Heart recipient plans to attend memorial car show

Charles Connor of Pine Bluff is shown with Marta Davis, who assisted during his heart-transplant operation in 2013 at Baptist Medical Center in Little Rock. They had a chance meeting in August at the Dallas airport. Connor received Conway Police Officer Will McGary’s heart.
Charles Connor of Pine Bluff is shown with Marta Davis, who assisted during his heart-transplant operation in 2013 at Baptist Medical Center in Little Rock. They had a chance meeting in August at the Dallas airport. Connor received Conway Police Officer Will McGary’s heart.

PINE BLUFF — Conway Police Officer Will McGary died Feb. 1, 2013; two days later, he saved Charles Connor’s life.

The 63-year-old Pine Bluff man had congestive heart failure when he received McGary’s 26-year-old heart.

“I’m good wholly because of William McGary,” Connor said.

Connor had heart function of 10 percent and went on the heart-transplant list Feb. 1, the day McGary died of his injuries. The Searcy native was directing traffic at an intersection on Jan. 31, 2013, in Conway when he was hit by an impaired driver.

Connor said he went into surgery Feb. 2, 2013, at Baptist Medical Center in Little Rock and came out of the operation on Feb. 3.

“I feel alive; I had no quality of life till that surgery,” Connor said. “Everything that was wrong with me was gone overnight,” including renal failure.

He wrote a letter to McGary’s parents, Tonya and Harold McGary of Searcy, a year after his surgery, asking to meet them. They met for the first time in Little Rock in 2014. Conway police officers were there, as well.

“I did well with momma and the policeman, but with Grandma, she wanted to lay her head on there [his chest], and that was the most emotional part,” Connor said.

Connor said he has twice attended the annual Officer Will McGary Memorial Car Show in Searcy, the biggest fundraiser for the memorial foundation. It previously was held at Valley Baptist Church, where the McGarys are members and Will grew up.

This year’s car show is scheduled for 9 a.m. to 2 p.m. Sept. 28 at a different venue, on Spring and Pleasure streets during Searcy’s Get Down Downtown festival.
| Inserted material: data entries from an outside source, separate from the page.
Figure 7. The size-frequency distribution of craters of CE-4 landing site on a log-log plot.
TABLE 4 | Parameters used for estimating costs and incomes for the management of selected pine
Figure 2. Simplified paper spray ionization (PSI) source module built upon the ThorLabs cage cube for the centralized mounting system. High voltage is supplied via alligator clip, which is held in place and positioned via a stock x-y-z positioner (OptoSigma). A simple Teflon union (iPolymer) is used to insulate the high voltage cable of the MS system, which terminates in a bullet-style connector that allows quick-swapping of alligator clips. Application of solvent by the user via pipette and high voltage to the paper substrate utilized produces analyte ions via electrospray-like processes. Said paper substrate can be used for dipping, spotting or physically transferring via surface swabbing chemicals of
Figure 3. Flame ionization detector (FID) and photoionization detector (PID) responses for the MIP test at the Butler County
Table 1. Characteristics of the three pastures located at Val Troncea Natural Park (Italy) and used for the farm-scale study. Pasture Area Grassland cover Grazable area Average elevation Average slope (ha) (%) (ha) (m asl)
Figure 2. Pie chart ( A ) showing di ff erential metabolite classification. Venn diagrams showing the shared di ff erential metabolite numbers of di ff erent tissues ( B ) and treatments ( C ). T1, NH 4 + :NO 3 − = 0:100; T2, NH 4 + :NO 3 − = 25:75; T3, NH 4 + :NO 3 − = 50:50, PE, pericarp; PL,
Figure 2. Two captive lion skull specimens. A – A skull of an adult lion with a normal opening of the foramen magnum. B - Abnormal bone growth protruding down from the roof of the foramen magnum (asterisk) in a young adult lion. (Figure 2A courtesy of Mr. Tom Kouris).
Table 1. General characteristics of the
“He liked trucks, and he liked to race,” Tonya said.

Connor said he hopes to make it to this year’s car show, too.

Tonya said her son donated his heart and kidneys, and she knows all three donors.
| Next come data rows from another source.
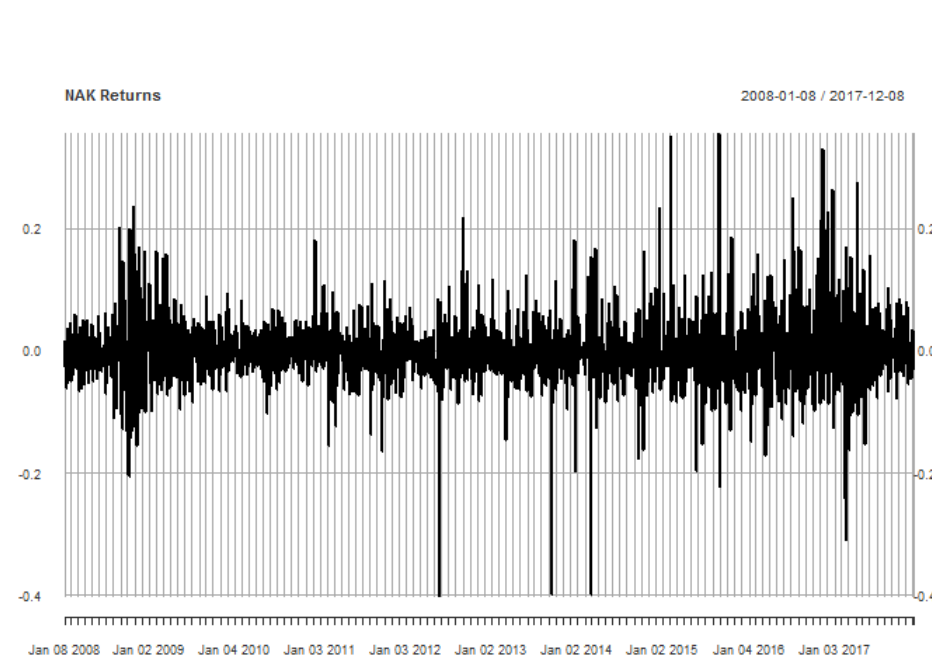
Figure 8. NAK Closing Prices (2008-2017)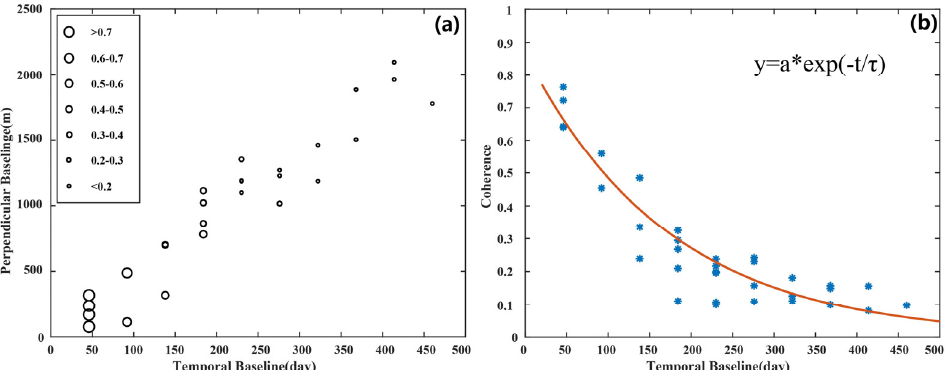
Figure 3. ( a ) Correlation between coherence and perpendicular-temporal baseline variation. Circle sizes stand for different coherence values. ( b ) Coherence variations over temporal baselines. The blue stars indicate the mean coherence values of the study area at different temporal baselines and the orange line represents the fitting curve. a = 0.87, τ = 172 days .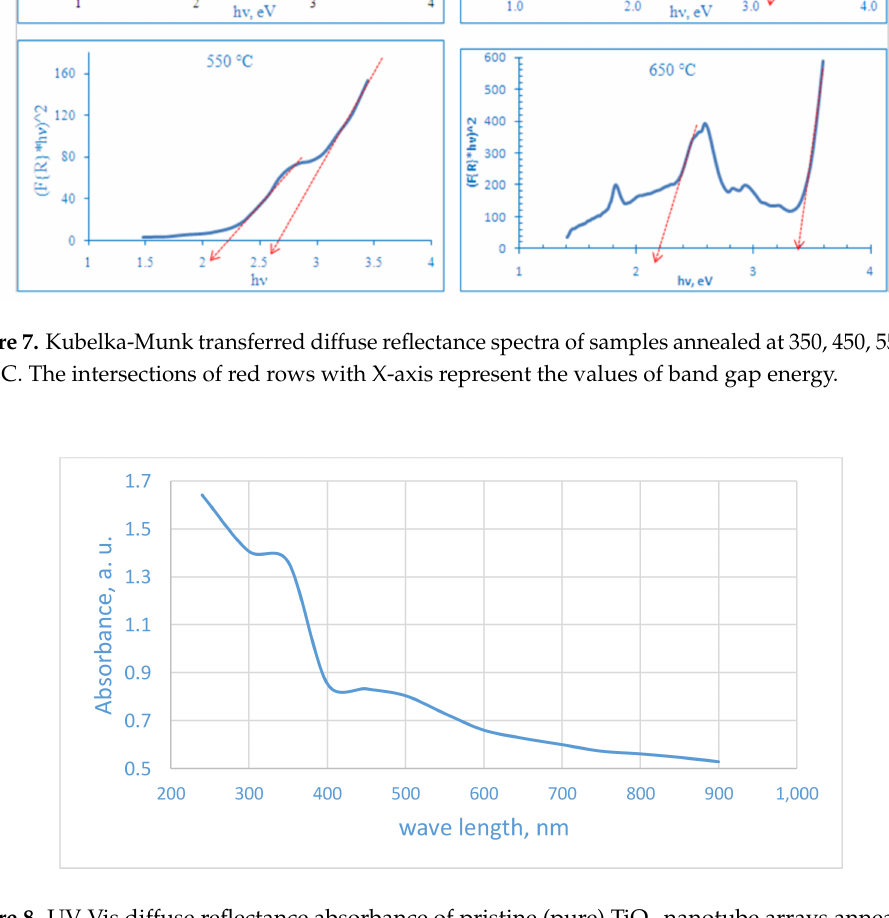
Figure 8. UV-Vis diffuse reflectance absorbance of pristine (pure) TiO 2 nanotube arrays annealed at 550 ◦ C. Table 1. The band gap energies (E g ) and corresponding absorbance edges of TiO 2 nanotube arrays annealed at different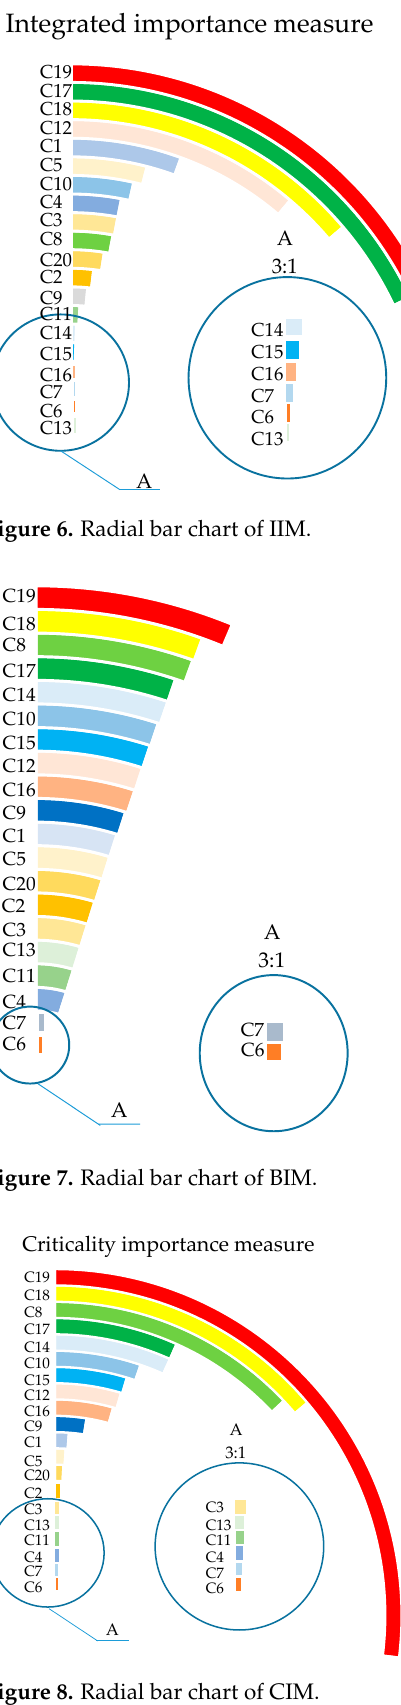
Figure 9. Radial bar chart of FVIM. From these radial bar charts, the IM rankings can be clearly displayed, making it con- venient to determine the key fault causes of shearer-cutting units. Figure 6 shows that these four bottom events with the greatest IIM (the top 20% of IIM ranking) are C19 (bear- ing wea r ), C17 (nonconformity of oil varieties or improper oil quantity), C18 (cooling spray function failure), and C12 (bolt fracture). Figures 7 and 8 show that the ranking of BIM is the same as that of CIM. The four bottom events with the highest BIM or CIM are C19 (bearing wear), C18 (cooling spray function failure), C8 (short circuit between coils, water in connection cavity, dampened circuit), and C17 (nonconformity of oil varieties or improper oil quantity). Figure 9 shows that the four bottom events with the highest im- portance of FVIM are fatigue damage, C15 (fatigue damage, gearbox dry friction or parti- cle contamination), C19 (bearing wear), C18 (cooling spray function failure), and C8 (short circuit between coils, water in connection cavity, dampened circuit). Therefore, we can easily find the rankings of different IMs by r adial bar charts . From the perspective of the relative importance distribution of four importance measures, in Figure 7, except for C6 (oil seal leakage) and C7 (oil spill blockage), the BIM ranking of other bottom events is very close, and the ranking results of BIM cannot be intuitively distinguished. Comparing Figures 7 and 8, the ranking results of BIM and CIM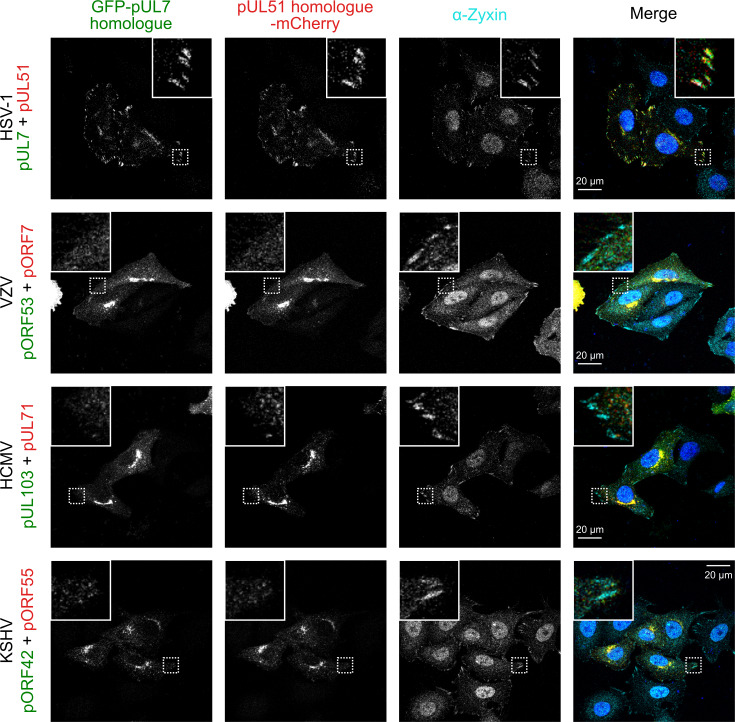
The pUL7:pUL51 complex from HSV-1 co-localizes with focal adhesion marker zyxin but homologues from other human herpesviruses do not.HeLa cells were co-transfected with GFP-pUL7 and pUL51-mCherry, or with similarly-tagged homologues from VZV, HCMV and KSHV. Cells were fixed 24 hr post-transfection and immunostained for the focal adhesion marker protein zyxin before imaging by confocal microscopy. Co-localization between the GFP, mCherry and far-red (zyxin) fluorescence was only observed for cells transfected with HSV-1 pUL7-GFP and pUL51-mCherry. Images are representative of experiments performed in three cell lines (TERT-immortalized human foreskin fibroblasts, U2-OS osteosarcoma cells and HeLa cells) by two independent scientists.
“We are very blessed — fewer than 10 percent of organ donors know who their recipients are,” Tonya said. “Will had a huge heart, so to be able to be on the church grounds where Will gave his heart to the Lord and for his recipient to be there, yeah, has really touched our hearts. Hearing his [Will’s] heart for the first time was amazing.”
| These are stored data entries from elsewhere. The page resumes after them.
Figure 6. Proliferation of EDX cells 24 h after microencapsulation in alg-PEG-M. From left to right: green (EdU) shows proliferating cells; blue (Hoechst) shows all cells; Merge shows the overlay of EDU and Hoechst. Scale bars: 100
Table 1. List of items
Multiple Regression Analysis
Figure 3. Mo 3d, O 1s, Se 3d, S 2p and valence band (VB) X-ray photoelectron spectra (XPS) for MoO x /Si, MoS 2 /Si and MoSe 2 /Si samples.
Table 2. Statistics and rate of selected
Connor, a father of four grown children, said it is emotional every time he meets the McGary family, no matter how much time passes.

“You can’t take anything like that for granted, ever. That was a gift from God,” Connor said.

A retired lineman for Entergy, said he was in the Dallas airport a couple of weeks ago on his way to Kansas City to the retirement party of a friend who also was a lineman.

A woman in line behind him happened to be talking about someone who had undergone a heart transplant. Connor told her that he also was a heart recipient.

Then, a woman standing in front of Connor asked when and where he had his transplant. He told her, and she immediately said: “William McGary.”

The woman, Marta Davis, is a

cardiothoracic surgical first assistant. She assisted in his transplant surgery.

“It was a beautiful heart. I will never forget the feeling when I held it,” she said.Connor was stunned. “Wow. It was like, ‘How did this happen?’ She said she’d never met one of her transplant recipients,” Connor said. He said he, Davis and her husband went to breakfast to talk.

Tonya said she often hears stories about her son. “I’m telling you, Will’s legacy is unbelievable and how it spreads. Every week, someone says something about Will,” she said.

Connor said he went for a six-month checkup recently with his cardiologist, who said Connor’s heart is still doing great.

“He said, ‘It’s running like a Ferrari,’” Connor said with a laugh.

Tonya said her son would appreciate that description.

Connor said he has become friends with the McGary family and connects with them on Facebook. He said Tonya wishes him a happy birthday every January and sees photos of his grandchildren.

“They are the sweetest people; they really are,” Connor said.

It’s a good life, Connor said, and one he owes to a young man whose heart he’ll carry forever.